■ **Data**:
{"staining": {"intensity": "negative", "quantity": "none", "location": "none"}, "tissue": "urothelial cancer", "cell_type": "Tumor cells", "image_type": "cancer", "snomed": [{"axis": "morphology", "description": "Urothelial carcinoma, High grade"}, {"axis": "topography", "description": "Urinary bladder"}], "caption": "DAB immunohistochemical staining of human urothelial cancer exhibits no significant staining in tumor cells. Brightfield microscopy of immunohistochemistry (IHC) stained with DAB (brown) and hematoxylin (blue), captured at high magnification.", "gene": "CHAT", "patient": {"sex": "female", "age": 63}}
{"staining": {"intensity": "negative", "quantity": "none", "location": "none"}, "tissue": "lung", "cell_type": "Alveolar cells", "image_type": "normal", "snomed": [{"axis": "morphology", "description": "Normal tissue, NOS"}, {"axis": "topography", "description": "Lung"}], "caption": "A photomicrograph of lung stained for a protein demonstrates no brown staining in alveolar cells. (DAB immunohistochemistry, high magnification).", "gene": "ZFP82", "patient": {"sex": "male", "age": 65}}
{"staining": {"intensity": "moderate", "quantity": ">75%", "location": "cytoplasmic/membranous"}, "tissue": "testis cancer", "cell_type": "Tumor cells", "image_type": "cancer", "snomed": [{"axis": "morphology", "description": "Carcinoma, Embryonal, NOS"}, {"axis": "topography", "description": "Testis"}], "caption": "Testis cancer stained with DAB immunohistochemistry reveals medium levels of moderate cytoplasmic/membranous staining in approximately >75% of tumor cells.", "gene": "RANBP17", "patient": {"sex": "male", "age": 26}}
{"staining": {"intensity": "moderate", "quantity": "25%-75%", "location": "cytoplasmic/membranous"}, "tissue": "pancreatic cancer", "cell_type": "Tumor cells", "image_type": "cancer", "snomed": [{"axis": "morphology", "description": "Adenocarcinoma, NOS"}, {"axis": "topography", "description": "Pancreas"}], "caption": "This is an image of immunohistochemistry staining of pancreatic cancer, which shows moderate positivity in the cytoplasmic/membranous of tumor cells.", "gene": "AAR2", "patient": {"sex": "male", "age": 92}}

■ **Work required**: From the first line to the last, write out the data exactly.

■ **Your response**:
{"staining": {"intensity": "negative", "quantity": "none", "location": "none"}, "tissue": "urothelial cancer", "cell_type": "Tumor cells", "image_type": "cancer", "snomed": [{"axis": "morphology", "description": "Urothelial carcinoma, High grade"}, {"axis": "topography", "description": "Urinary bladder"}], "caption": "DAB immunohistochemical staining of human urothelial cancer exhibits no significant staining in tumor cells. Brightfield microscopy of immunohistochemistry (IHC) stained with DAB (brown) and hematoxylin (blue), captured at high magnification.", "gene": "CHAT", "patient": {"sex": "female", "age": 63}}
{"staining": {"intensity": "negative", "quantity": "none", "location": "none"}, "tissue": "lung", "cell_type": "Alveolar cells", "image_type": "normal", "snomed": [{"axis": "morphology", "description": "Normal tissue, NOS"}, {"axis": "topography", "description": "Lung"}], "caption": "A photomicrograph of lung stained for a protein demonstrates no brown staining in alveolar cells. (DAB immunohistochemistry, high magnification).", "gene": "ZFP82", "patient": {"sex": "male", "age": 65}}
{"staining": {"intensity": "moderate", "quantity": ">75%", "location": "cytoplasmic/membranous"}, "tissue": "testis cancer", "cell_type": "Tumor cells", "image_type": "cancer", "snomed": [{"axis": "morphology", "description": "Carcinoma, Embryonal, NOS"}, {"axis": "topography", "description": "Testis"}], "caption": "Testis cancer stained with DAB immunohistochemistry reveals medium levels of moderate cytoplasmic/membranous staining in approximately >75% of tumor cells.", "gene": "RANBP17", "patient": {"sex": "male", "age": 26}}
{"staining": {"intensity": "moderate", "quantity": "25%-75%", "location": "cytoplasmic/membranous"}, "tissue": "pancreatic cancer", "cell_type": "Tumor cells", "image_type": "cancer", "snomed": [{"axis": "morphology", "description": "Adenocarcinoma, NOS"}, {"axis": "topography", "description": "Pancreas"}], "caption": "This is an image of immunohistochemistry staining of pancreatic cancer, which shows moderate positivity in the cytoplasmic/membranous of tumor cells.", "gene": "AAR2", "patient": {"sex": "male", "age": 92}}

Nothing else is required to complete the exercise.